For the calendar year, the limp May left the Dow up 1.4 percent, the S&P up 4.2 percent and the Nasdaq up 8.5 percent. Two months ago, all three indexes were up more than twice as much.

The month’s most spectacular market blunder was Facebook, which debuted on the Nasdaq exchange May 18 at $38 a share. By Thursday’s close it had fallen more than $8 from there.

The stock’s first day was complicated by technical problems at the Nasdaq, and questions later emerged about whether Morgan Stanley, which helped take the company public, had offered some clients better information about the stock.

JPMorgan Chase stock lost 23 percent of its value during the month after the bank disclosed a surprise trading loss of $2 billion or more — a black eye for CEO Jamie Dimon, who has built a reputation as a master of risk management.

Then there was Europe. Troubles in Greece dominated headlines for much of the month, but Spain has been the market’s albatross this week. It will have to spend almost $24 billion to bail out one of its biggest banks.

There is still no agreement over how to solve the crisis: Stronger countries like Germany want governments to cut spending, but voters in weaker countries like Greece have shown they are in no mood for more fiscal pain.
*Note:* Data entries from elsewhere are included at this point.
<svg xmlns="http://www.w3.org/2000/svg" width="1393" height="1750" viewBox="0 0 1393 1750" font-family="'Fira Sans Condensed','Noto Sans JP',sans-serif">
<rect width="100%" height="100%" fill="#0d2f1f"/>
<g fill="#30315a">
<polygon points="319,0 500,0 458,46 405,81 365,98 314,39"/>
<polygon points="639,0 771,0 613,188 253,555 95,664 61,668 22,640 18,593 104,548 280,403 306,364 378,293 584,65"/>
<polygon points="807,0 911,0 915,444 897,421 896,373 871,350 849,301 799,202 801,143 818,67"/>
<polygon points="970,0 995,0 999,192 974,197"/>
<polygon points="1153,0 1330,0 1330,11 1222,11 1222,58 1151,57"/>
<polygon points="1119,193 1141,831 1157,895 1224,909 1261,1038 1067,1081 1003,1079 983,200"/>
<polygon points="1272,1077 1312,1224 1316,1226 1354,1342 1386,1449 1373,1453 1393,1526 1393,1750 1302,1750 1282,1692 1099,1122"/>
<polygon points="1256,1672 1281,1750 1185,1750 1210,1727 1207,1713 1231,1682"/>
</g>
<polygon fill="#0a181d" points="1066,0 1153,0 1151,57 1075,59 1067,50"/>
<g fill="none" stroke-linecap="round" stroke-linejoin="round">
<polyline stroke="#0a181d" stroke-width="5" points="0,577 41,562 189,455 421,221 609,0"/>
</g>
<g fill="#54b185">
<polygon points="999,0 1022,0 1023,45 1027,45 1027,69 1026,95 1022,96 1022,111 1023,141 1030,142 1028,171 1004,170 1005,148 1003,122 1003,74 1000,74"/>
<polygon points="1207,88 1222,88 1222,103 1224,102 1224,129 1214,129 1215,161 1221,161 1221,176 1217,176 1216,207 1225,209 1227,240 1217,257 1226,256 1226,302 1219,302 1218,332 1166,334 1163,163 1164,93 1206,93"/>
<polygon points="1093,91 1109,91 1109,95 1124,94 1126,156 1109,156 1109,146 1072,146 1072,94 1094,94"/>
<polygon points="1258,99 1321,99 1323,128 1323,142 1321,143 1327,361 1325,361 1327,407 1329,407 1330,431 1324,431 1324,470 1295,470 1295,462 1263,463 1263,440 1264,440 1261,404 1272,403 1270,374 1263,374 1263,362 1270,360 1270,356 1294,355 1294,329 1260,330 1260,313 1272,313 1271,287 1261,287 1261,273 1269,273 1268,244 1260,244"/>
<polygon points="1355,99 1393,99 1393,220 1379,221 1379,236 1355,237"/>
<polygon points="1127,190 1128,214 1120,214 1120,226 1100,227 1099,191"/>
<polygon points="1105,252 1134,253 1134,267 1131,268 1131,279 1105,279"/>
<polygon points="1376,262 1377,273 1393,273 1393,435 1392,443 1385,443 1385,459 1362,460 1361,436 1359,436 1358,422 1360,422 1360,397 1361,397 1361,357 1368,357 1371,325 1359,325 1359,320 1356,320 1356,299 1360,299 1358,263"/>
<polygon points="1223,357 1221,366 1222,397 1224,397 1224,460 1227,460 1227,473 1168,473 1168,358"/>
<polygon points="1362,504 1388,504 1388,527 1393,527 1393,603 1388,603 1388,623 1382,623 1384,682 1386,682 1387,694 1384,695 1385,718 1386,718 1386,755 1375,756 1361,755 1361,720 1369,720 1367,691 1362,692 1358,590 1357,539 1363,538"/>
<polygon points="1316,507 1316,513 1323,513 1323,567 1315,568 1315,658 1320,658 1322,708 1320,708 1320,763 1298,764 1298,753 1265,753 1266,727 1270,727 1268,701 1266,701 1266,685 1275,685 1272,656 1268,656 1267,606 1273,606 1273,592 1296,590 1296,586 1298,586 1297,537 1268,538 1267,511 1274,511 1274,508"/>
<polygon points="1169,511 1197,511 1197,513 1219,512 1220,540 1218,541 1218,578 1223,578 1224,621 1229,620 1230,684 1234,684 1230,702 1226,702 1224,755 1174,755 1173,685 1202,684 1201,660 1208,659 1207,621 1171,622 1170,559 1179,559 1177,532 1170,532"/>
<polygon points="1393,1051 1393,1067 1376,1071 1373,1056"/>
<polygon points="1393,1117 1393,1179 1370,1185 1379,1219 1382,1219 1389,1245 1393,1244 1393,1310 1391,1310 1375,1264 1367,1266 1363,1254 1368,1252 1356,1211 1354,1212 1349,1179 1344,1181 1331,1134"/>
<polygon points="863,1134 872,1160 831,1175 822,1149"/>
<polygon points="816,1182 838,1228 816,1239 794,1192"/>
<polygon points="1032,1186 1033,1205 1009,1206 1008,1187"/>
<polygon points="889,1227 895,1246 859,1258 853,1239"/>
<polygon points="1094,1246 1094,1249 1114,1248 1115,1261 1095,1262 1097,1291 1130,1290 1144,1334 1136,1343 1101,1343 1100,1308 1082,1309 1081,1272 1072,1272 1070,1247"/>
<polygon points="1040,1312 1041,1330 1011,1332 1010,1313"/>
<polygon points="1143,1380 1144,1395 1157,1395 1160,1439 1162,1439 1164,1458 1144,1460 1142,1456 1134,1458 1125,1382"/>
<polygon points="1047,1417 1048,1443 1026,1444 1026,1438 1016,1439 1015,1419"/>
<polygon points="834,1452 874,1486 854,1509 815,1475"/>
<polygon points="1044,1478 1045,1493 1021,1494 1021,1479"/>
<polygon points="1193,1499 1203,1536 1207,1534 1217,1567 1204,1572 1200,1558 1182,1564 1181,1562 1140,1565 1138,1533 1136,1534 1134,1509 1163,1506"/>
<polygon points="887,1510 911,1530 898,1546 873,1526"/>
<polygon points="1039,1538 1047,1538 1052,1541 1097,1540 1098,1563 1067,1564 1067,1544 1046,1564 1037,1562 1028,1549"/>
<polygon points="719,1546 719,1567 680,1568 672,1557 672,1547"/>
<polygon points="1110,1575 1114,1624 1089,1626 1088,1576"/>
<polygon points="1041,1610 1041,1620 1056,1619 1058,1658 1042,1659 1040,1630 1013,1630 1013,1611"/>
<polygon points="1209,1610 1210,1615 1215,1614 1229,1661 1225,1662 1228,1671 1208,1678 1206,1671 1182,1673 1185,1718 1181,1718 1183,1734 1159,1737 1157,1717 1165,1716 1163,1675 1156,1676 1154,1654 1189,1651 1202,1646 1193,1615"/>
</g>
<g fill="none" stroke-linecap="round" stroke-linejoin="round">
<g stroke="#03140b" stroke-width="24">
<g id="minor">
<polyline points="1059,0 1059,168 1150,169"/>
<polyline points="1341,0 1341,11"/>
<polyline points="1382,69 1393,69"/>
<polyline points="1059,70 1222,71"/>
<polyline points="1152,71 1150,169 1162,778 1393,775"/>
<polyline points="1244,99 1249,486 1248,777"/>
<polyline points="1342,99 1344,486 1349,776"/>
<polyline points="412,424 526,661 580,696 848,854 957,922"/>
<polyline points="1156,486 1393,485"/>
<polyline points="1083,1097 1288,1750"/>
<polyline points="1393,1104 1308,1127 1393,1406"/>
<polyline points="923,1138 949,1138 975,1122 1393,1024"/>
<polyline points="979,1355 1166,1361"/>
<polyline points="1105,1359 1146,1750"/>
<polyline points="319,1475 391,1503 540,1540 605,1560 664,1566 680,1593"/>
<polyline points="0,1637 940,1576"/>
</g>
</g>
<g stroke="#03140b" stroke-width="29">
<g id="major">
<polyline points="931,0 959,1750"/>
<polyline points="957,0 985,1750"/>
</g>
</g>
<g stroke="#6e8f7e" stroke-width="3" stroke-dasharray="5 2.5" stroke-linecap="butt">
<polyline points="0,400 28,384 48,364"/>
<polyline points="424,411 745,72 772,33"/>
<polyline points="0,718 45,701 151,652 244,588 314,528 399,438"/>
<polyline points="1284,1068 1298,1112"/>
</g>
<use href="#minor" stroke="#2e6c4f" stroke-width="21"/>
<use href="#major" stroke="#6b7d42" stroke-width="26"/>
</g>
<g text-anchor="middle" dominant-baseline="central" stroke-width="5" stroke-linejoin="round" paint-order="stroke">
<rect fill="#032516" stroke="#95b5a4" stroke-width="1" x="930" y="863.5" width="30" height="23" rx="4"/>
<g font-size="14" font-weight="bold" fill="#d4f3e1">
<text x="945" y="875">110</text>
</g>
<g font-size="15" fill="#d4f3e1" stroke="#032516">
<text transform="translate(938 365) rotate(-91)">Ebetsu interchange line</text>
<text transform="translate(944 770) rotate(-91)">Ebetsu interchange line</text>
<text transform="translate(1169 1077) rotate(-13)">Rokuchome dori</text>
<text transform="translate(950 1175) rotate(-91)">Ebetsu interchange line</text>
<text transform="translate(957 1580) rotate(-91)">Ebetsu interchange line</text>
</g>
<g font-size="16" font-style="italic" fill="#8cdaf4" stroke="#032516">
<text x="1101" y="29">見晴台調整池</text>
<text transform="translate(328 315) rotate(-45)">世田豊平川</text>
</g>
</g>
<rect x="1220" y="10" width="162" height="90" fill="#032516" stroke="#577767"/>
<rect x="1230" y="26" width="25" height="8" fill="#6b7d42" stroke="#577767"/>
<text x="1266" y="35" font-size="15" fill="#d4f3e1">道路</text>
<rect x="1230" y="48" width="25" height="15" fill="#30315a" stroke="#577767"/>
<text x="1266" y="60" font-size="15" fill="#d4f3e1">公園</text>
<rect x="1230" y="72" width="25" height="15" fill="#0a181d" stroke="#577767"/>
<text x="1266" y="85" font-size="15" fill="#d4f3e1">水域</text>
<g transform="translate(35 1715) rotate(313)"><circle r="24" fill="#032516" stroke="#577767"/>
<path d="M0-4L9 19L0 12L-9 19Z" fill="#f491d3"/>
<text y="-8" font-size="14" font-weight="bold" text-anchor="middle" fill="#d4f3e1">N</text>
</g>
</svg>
On Thursday, the European Union demanded that Spain provide more details about how it plans to finance the overhaul of its banking sector.

Spain’s key stock market index was flat, while Greece rose nearly 3 percent. Borrowing rates for Spain fell somewhat, suggesting investors were feeling a little better about that country’s finances.

“Greece is a failed chemistry experiment,” said Michael Strauss, chief investment strategist at the Commonfund investment firm in Connecticut. “But we are more worried about Spain because of its size and the scope.”

Strauss said he advised clients to take money out of stocks in early spring, when the S&P was above 1,400, or about 90 points higher than where it closed Thursday.